Apapun yang terjadi dalam perkembangan Kota Yogyakarta, ternyata tidak melunturkan citra Yogya sebagai kota Budaya yang sejak semula diyakini bersumber dari keberadaan Kraton itu. Bahkan citra tersebut semakin dihembus-hembuskan seiring dengan maraknya industri pariwisata dewasa ini. Setiap hari siang-malam, kita dapat menyaksikan kaum wisatawan baik domestik maupun mancanegara lalu-lalang di sepanjang jalan dan troroar Malioboro. Para wisatawan itu memang biasanya memilih penginapan yang terletak di sekitar Malioboro, seperti Kampung Sosrowijayan dan daerah Pasar Kembang. Dalam hal ini kepariwisatawan di Yogyakarta, dapat dikatakan Malioboro-lah primadonanya.

_Data Tersedia_

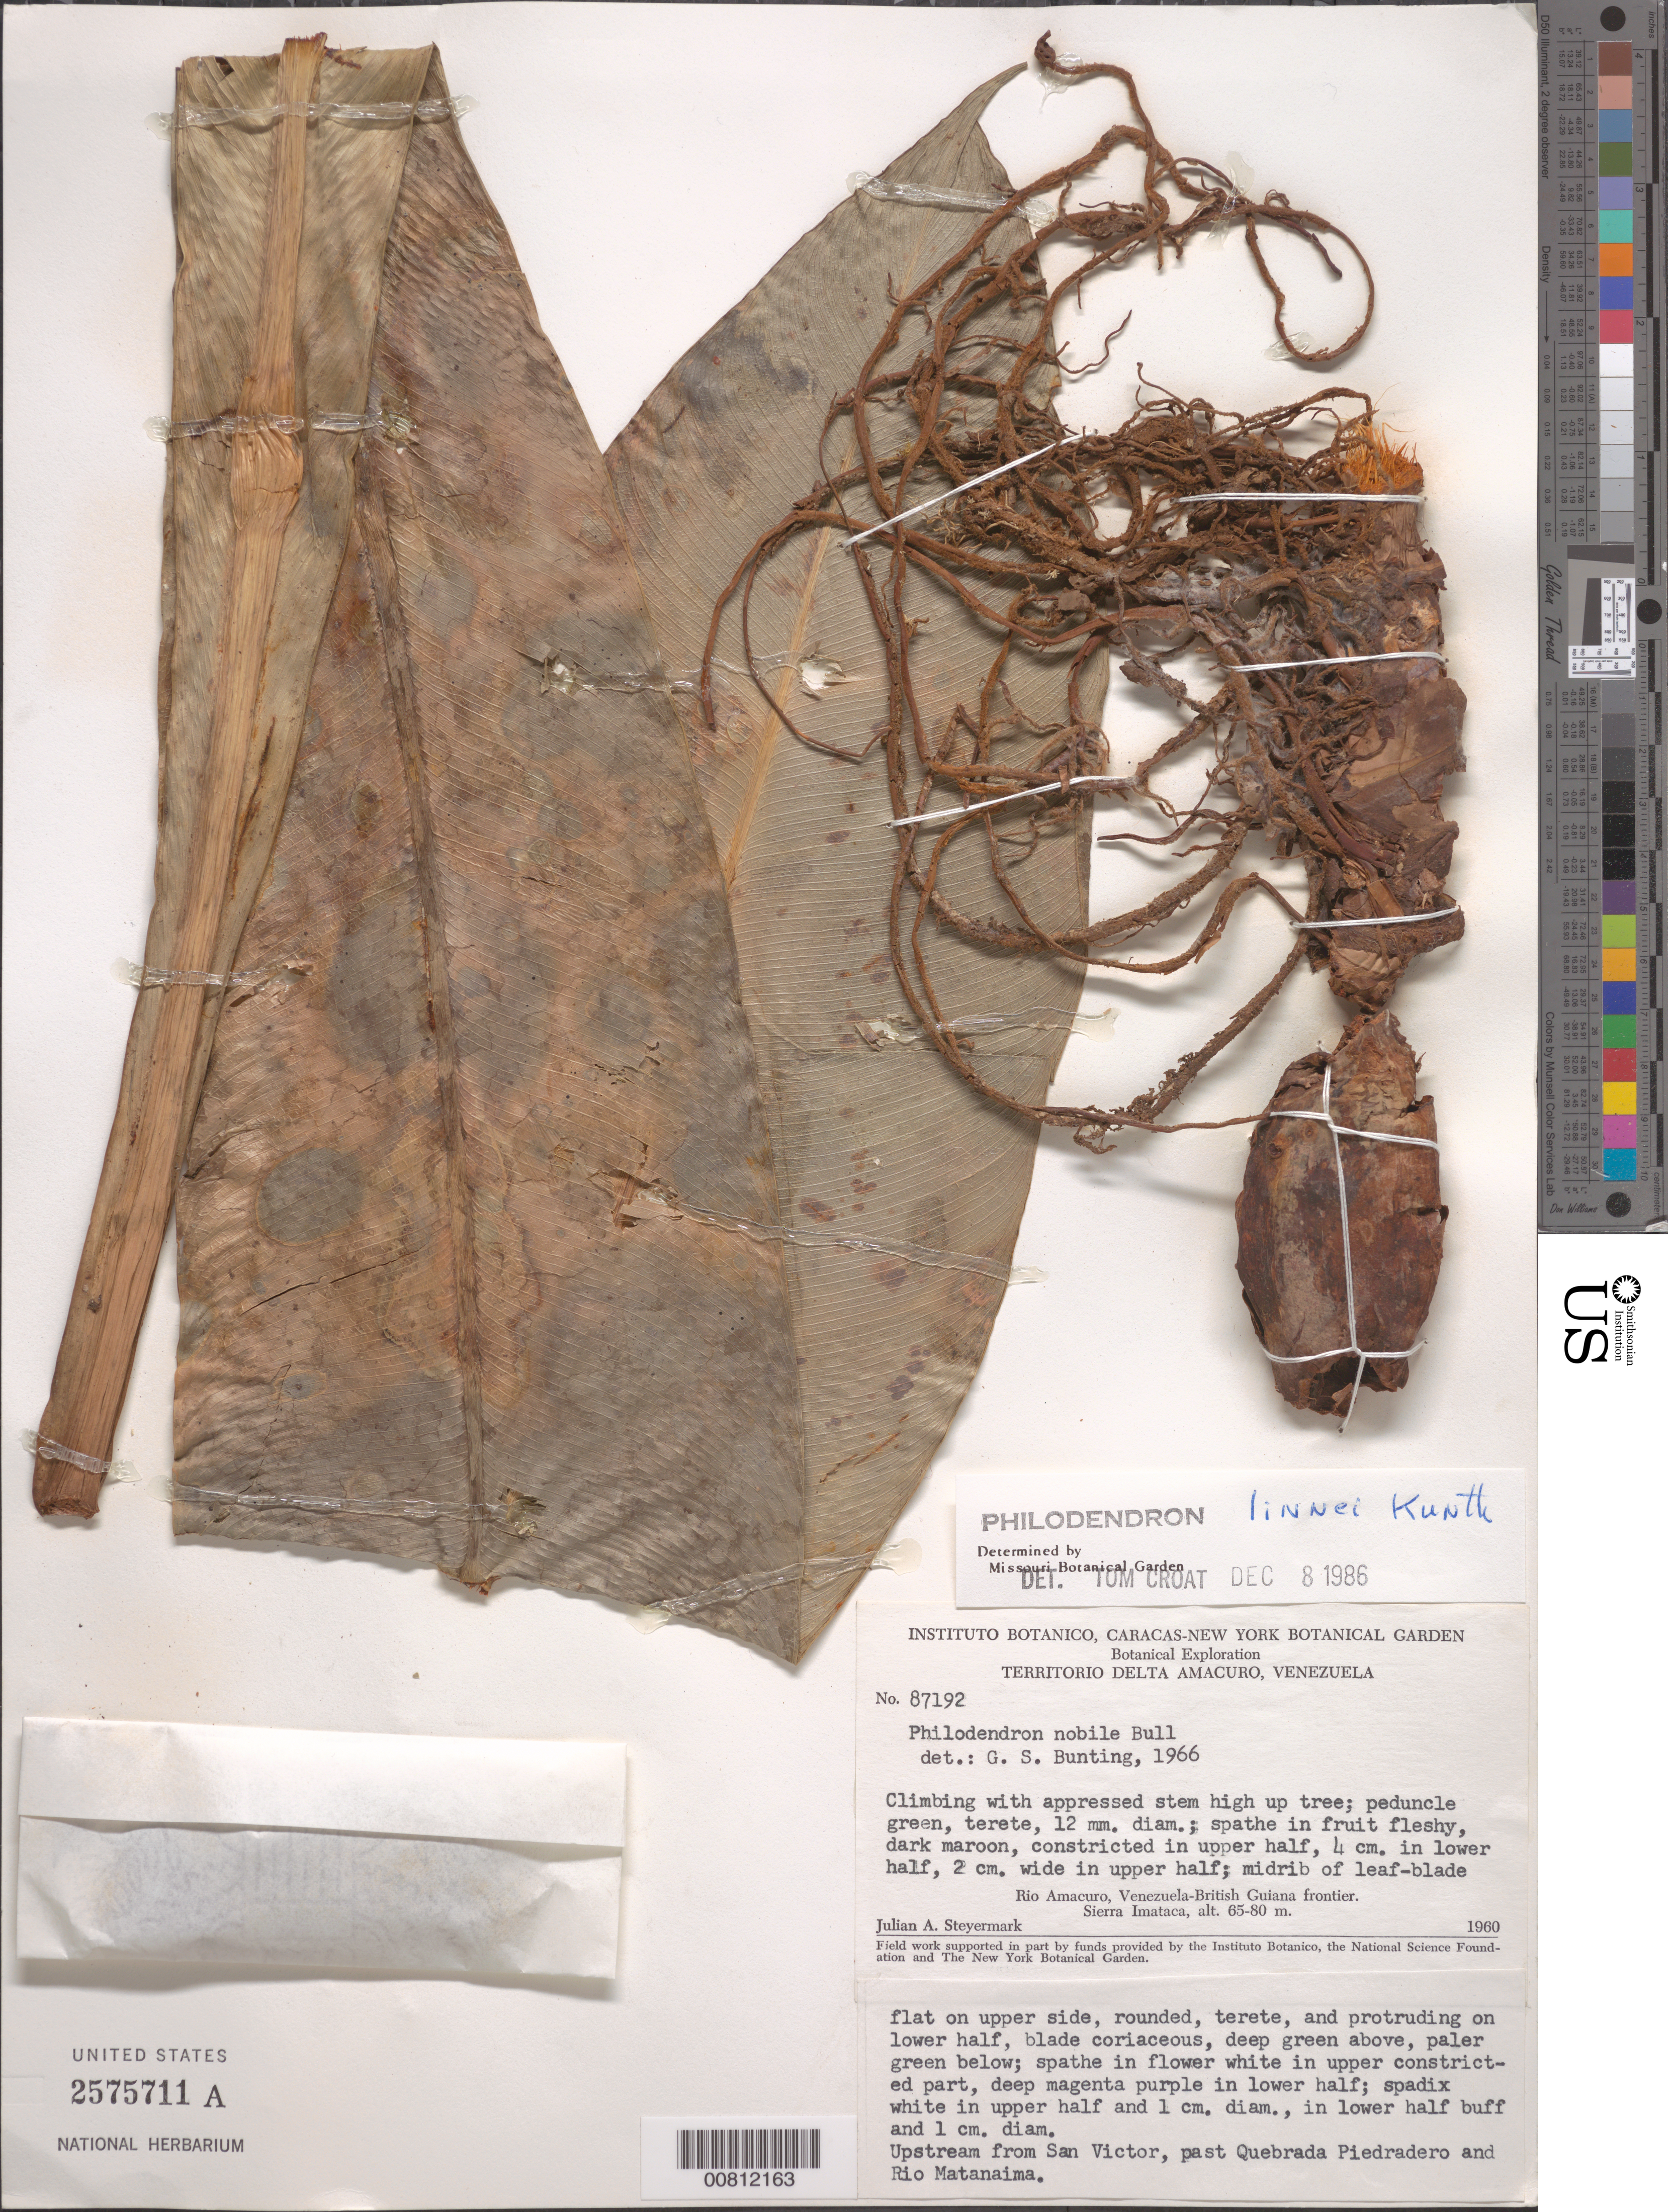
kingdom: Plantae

_Yang Dikerjakan_
1: Salin kata demi kata bagian kutipan teks tentang Yogyakarta, dimulai pada "Apapun yang terjadi" dan berakhir pada "dikatakan Malioboro-lah primadonanya.".
2: Jawab pertanyaan berikut berdasarkan kutipan teks tentang Yogyakarta:
(a) Citra Yogya sebagai kota budaya diyakini bersumber dari keberadaan apa?
(b) Di mana para wisatawan biasanya memilih penginapan?
(c) Apa yang disebut sebagai primadona kepariwisataan di Yogyakarta?
3: Sebutkan semua nama tempat yang muncul dalam kutipan teks tentang Yogyakarta.
Data di atas diambil dari sumber lain.

_Jawaban Tertulis_
1:
Apapun yang terjadi dalam perkembangan Kota Yogyakarta, ternyata tidak melunturkan citra Yogya sebagai kota Budaya yang sejak semula diyakini bersumber dari keberadaan Kraton itu. Bahkan citra tersebut semakin dihembus-hembuskan seiring dengan maraknya industri pariwisata dewasa ini. Setiap hari siang-malam, kita dapat menyaksikan kaum wisatawan baik domestik maupun mancanegara lalu-lalang di sepanjang jalan dan troroar Malioboro. Para wisatawan itu memang biasanya memilih penginapan yang terletak di sekitar Malioboro, seperti Kampung Sosrowijayan dan daerah Pasar Kembang. Dalam hal ini kepariwisatawan di Yogyakarta, dapat dikatakan Malioboro-lah primadonanya.

2:
(a) Dari keberadaan Kraton.
(b) Di sekitar Malioboro, seperti Kampung Sosrowijayan dan daerah Pasar Kembang.
(c) Malioboro.

3: Kota Yogyakarta (Yogya), Kraton, Malioboro, Kampung Sosrowijayan, Pasar Kembang